--- PROBLEM DETAILS ---
Please give the part that opens with the line containing "Record field: pulse" and closes with the last of the entries again, renaming "pulse rate" to "heart rate" and leaving everything else as it stands.

▶

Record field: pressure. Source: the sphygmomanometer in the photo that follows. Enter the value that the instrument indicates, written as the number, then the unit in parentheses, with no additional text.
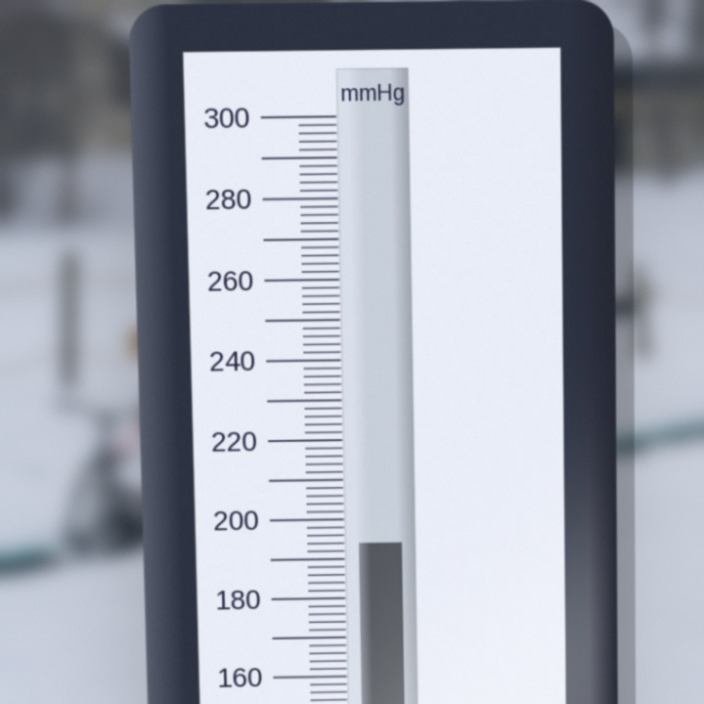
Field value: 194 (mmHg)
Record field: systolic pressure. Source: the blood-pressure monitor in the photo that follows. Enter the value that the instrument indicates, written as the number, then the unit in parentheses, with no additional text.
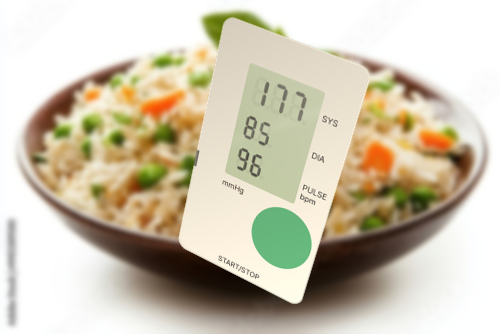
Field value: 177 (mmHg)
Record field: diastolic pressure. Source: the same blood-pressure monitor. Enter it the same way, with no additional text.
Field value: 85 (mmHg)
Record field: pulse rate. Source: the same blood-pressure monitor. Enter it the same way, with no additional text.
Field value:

◀

--- RESPONSE AREA ---
Record field: heart rate. Source: the same blood-pressure monitor. Enter it the same way, with no additional text.
Field value:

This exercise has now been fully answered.